Die Gerichtsverhandlung zur Beschwerde hinsichtlich der Ablehnung, ein Verfahren zur Vergiftung von Alexej Nawalny einzuleiten, ist auf den 22. März vertagt worden. Der Oppositionelle an sich kommt aufgrund des Rahmens der Gefängnistagesordnung nicht in die Politik, obgleich seine Anhänger bereits einen Kanal für den Erhalt von Mitteilungen aus dem Straflager organisiert haben. Der Koordinator der Nawalny-Stäbe Leonid Wolkow erklärte jedoch, dass es keinerlei Ersetzung des Führers geben werde, schließlich sei der gerade in der Haft zum Hauptfeind des Regimes und ein „russischer Nelson Mandela“ geworden. Derweil haben „Jabloko“ und ihr Gründer Grigorij Jawlinskij die Rhetorik gegen die Herrschenden verschärft. Allem nach zu urteilen ist dies ein Versuch, einen Vorteil aus der politischen Abwesenheit Nawalnys zu ziehen. Zum Beispiel den Versuch zu unternehmen, selbständig Protestelektorat zu akkumulieren. Allerdings enthalten sich sowohl die Nawalny-Vertreter als auch die „Jabloko“-Mannen einer Polemik. Und dies bedeutet, dass sie die Perspektiven einer Zusammenarbeit bei den Wahlen nicht verwerfen.

Nawalny wollte nicht an der Behandlung der Beschwerde über die Untätigkeit der Untersuchungsorgane, die am 16. März in einem der Moskauer Militärgerichte begonnen hatte, teilnehmen. „Die Gerichtsverhandlung wird bis 11.00 Uhr des 22. März vertagt, um den Seiten das Recht zu gewähren, mit Erwiderungen aufzutreten“, entschied Richter Andrej Tolkatschenko.

In der letzten Zeit sind die Nachrichten über Nawalny ausschließlich Gefängnis-Neuigkeiten. Und er selbst schickt von Zeit zu Zeit Notizen aus der Haft und sagt kein Wort über Proteste und die bevorstehenden Wahlen.

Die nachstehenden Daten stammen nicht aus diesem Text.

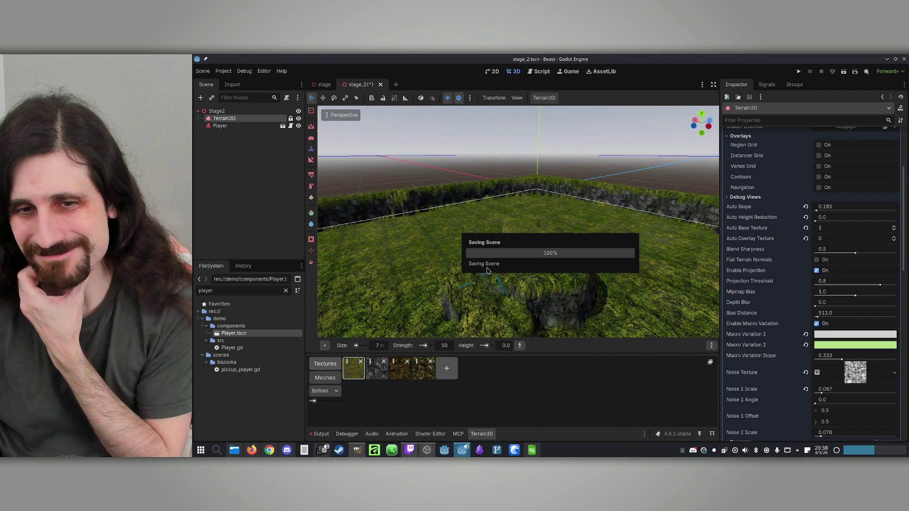
key("w")
key("e")
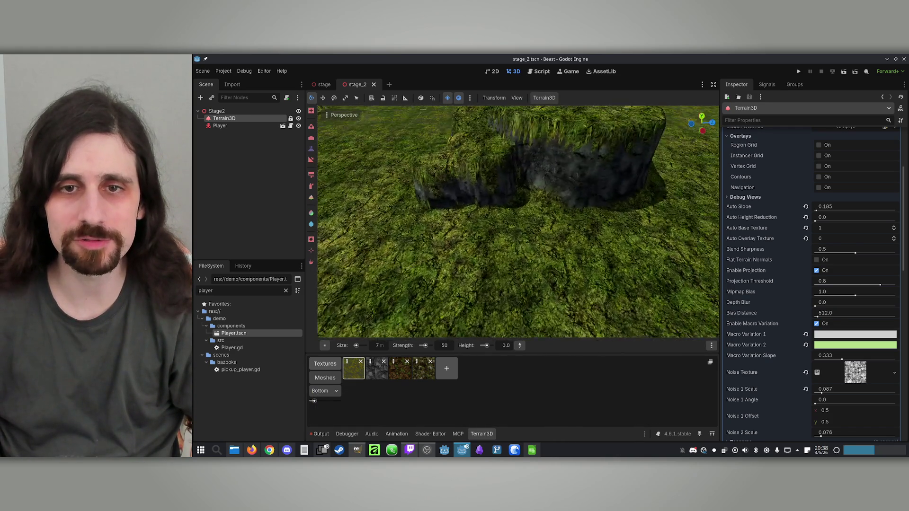
key("q")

Jedes Wort Nawalnys aus der Haft wird in den sozialen Netzwerken veröffentlicht. Doch was sind dies für Worte. Mal beklagt sich der Oppositionelle, dass ihm die Masleniza-Eierkuchen fehlen, ein anderes Mal beschreibt er schön seinen rauen Alltag. Letzteres kann man natürlich bereits als eine gewisse Anspielung auf Politik ansehen, was aus der Erklärung seines nächsten Mitstreiters Wolkow klar geworden ist.

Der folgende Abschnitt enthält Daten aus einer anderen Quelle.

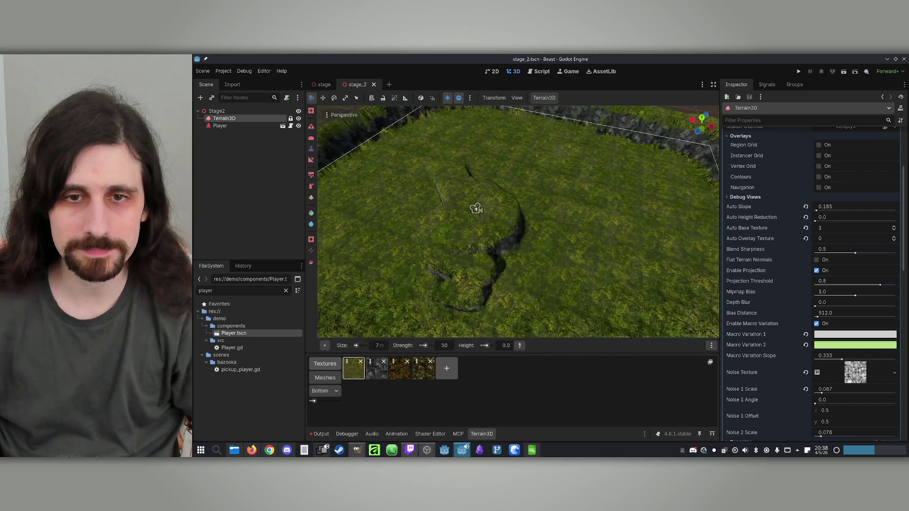
key("e")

Er meldete sich mit einem Video mit dem spektakulären Titel „Wer wird Nawalny ersetzen?“ zu Wort, in dem er allerdings unterstrich, dass solch eine Frage nicht einmal stehen würde. Wolkow konstatierte, dass im Kontext der Rückkehr Nawalnys nach Russland Präsident Wladimir Putin vor die Entscheidung gestellt worden sei: einsperren oder auf freiem Fuß lassen. Wenn letzteres gewählt worden wäre, merkte Wolkow an, hätte es nicht die Straßenaktionen gegeben. Und das Wichtigste – keinen Einbruch des Ratings des Präsidenten. Dann aber hätte der angeblich seiner Umgebung Schwäche gezeigt. Indem aber die Herrschenden den harten Weg einschlugen, hätten sie angeblich selbst Nawalny auch als Hauptfeind anerkannt. Und jetzt nehme nicht einfach das Antirating Putins zu, sondern stimuliere das Rating Nawalnys. Das heißt: Der Protest habe von nun an ein Symbol und ein Banner. Im Großen und Ganzen macht Wolkow keinen Hehl daraus, dass der Plan Nawalnys darin bestanden hätte, zu einem „russischen Mandela“ zu werden.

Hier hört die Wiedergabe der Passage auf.